---------- Recorded information
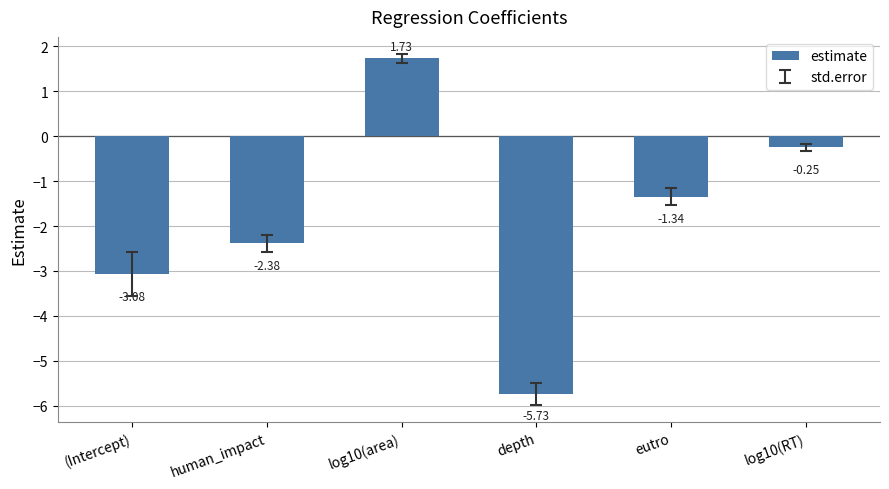

List the labels in order of value, largest first.

log10(area), log10(RT), eutro, human_impact, (Intercept), depth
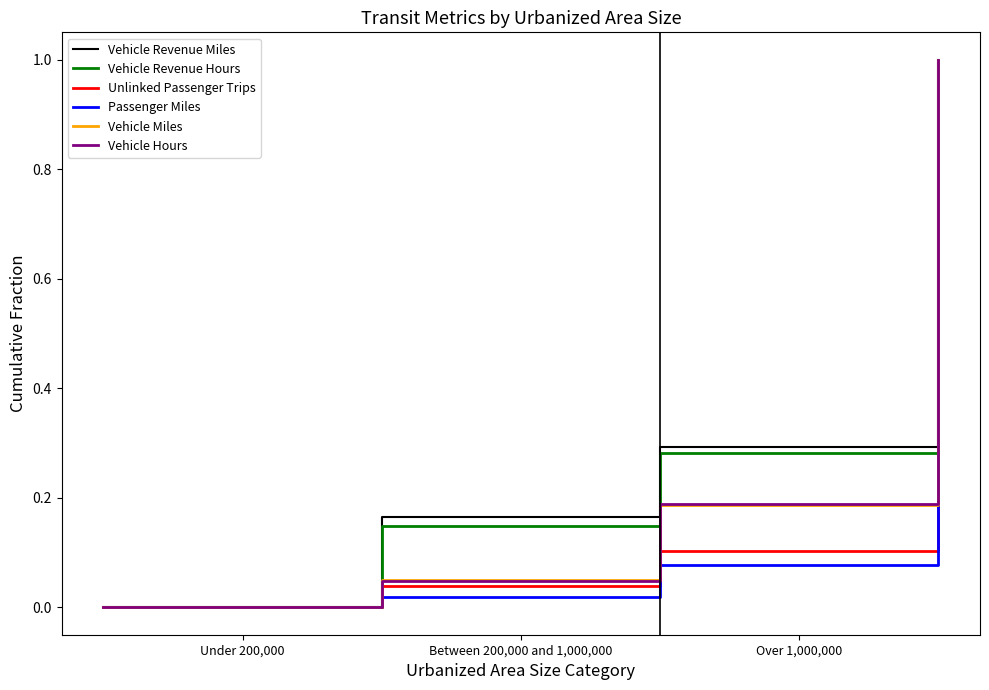

True or false: Unlinked Passenger Trips has more than 0 points higher than both neighbors.

False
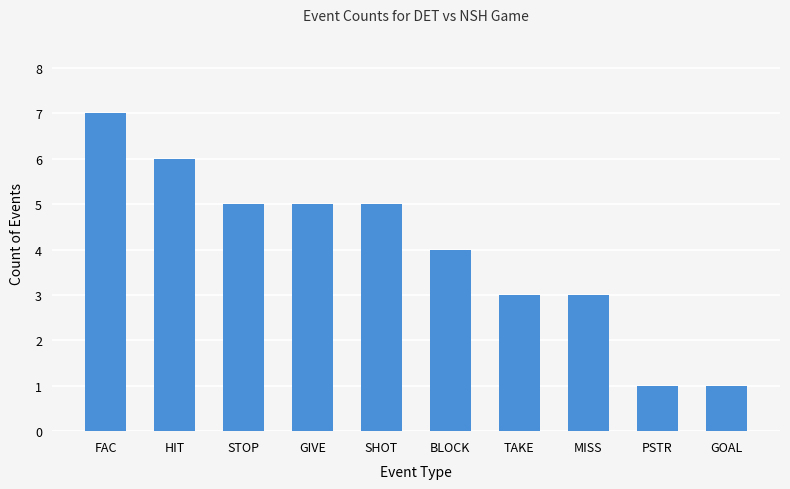

Which label corresponds to the largest value in the chart?

FAC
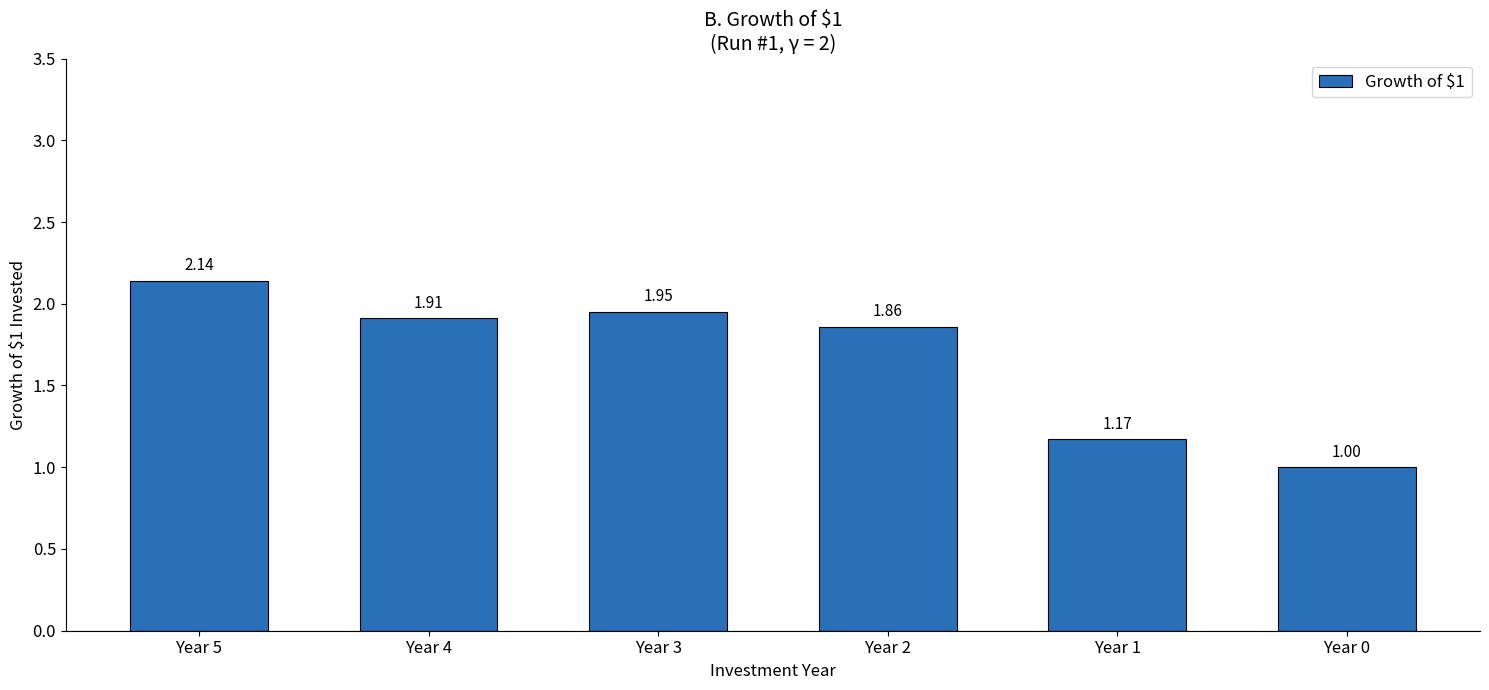

Rank the categories by value from lowest to highest.

Year 0, Year 1, Year 2, Year 4, Year 3, Year 5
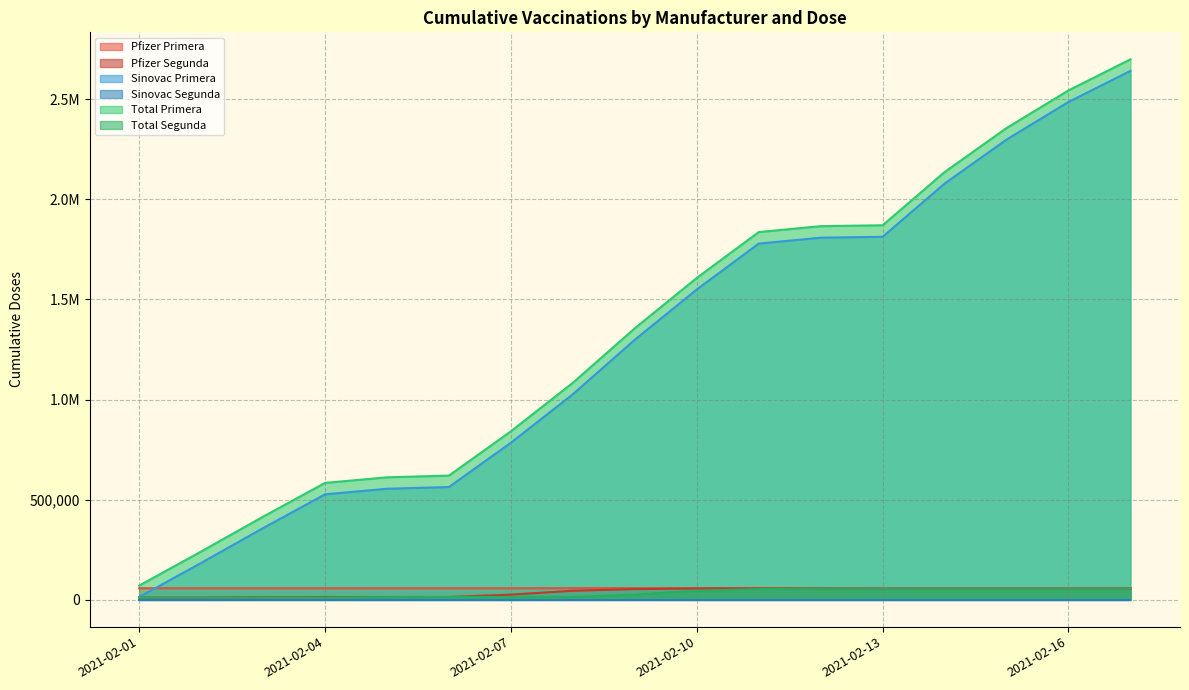

True or false: Pfizer Segunda has a value of 55846 at 2021-02-14.

True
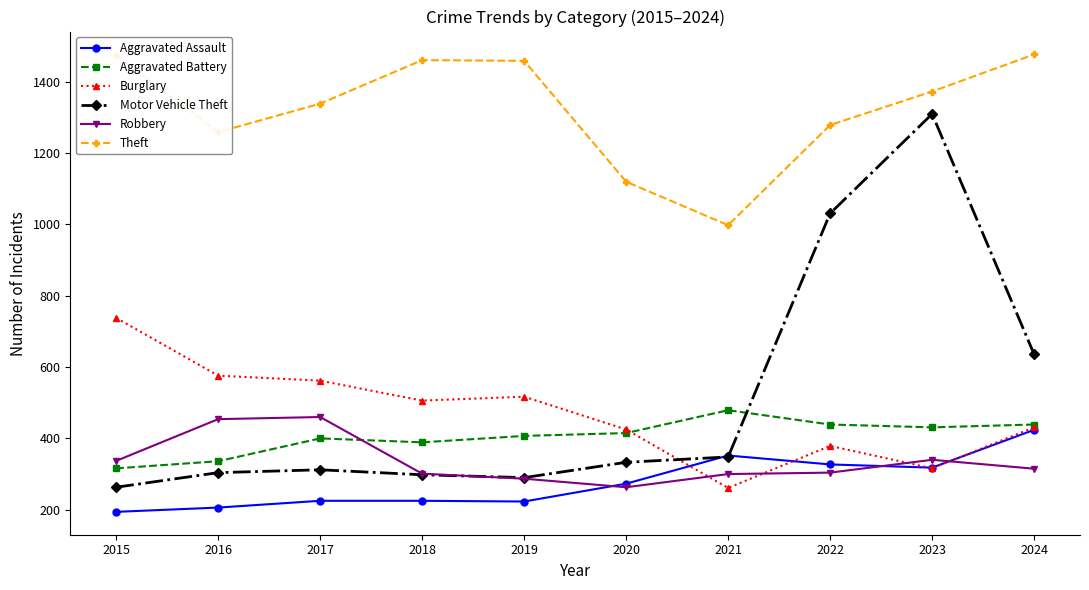

What is the greatest value displayed?

1477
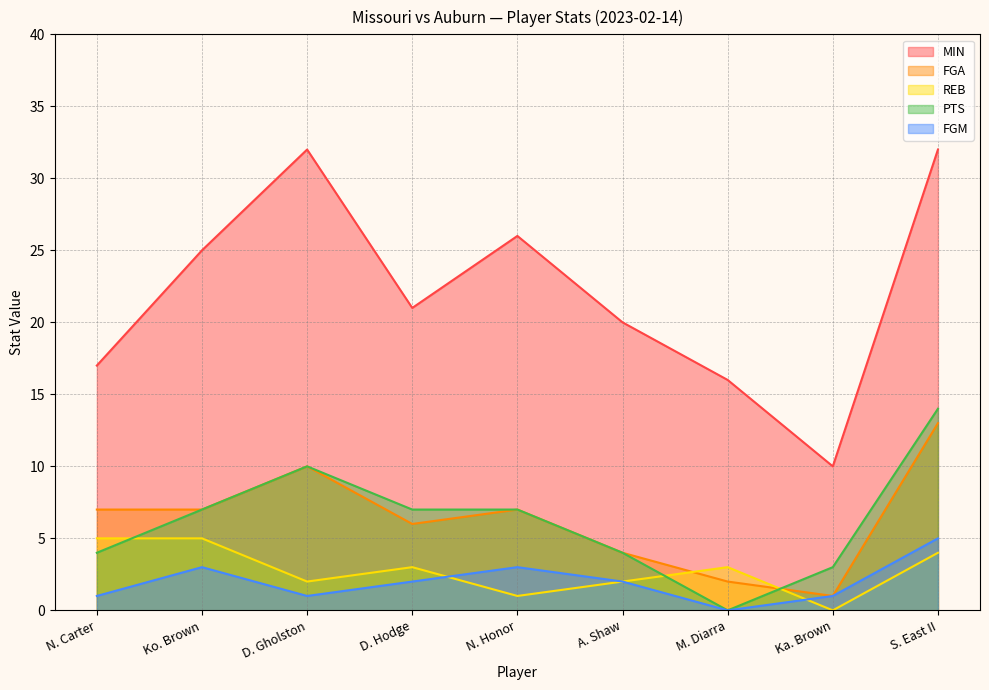

How many categories are shown in the chart?

9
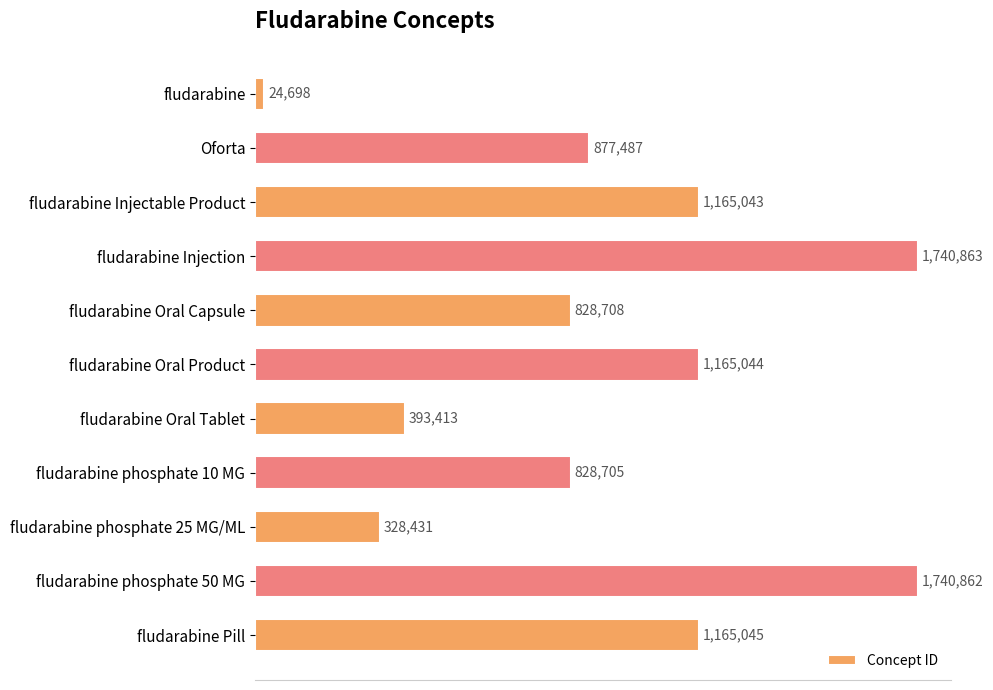

List the labels in order of value, largest first.

fludarabine Injection, fludarabine phosphate 50 MG, fludarabine Pill, fludarabine Oral Product, fludarabine Injectable Product, Oforta, fludarabine Oral Capsule, fludarabine phosphate 10 MG, fludarabine Oral Tablet, fludarabine phosphate 25 MG/ML, fludarabine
--------------------
What to produce:
Count the lines of the material that contain the string "True", matching case exactly. Reply with the number alone.

The answer:
3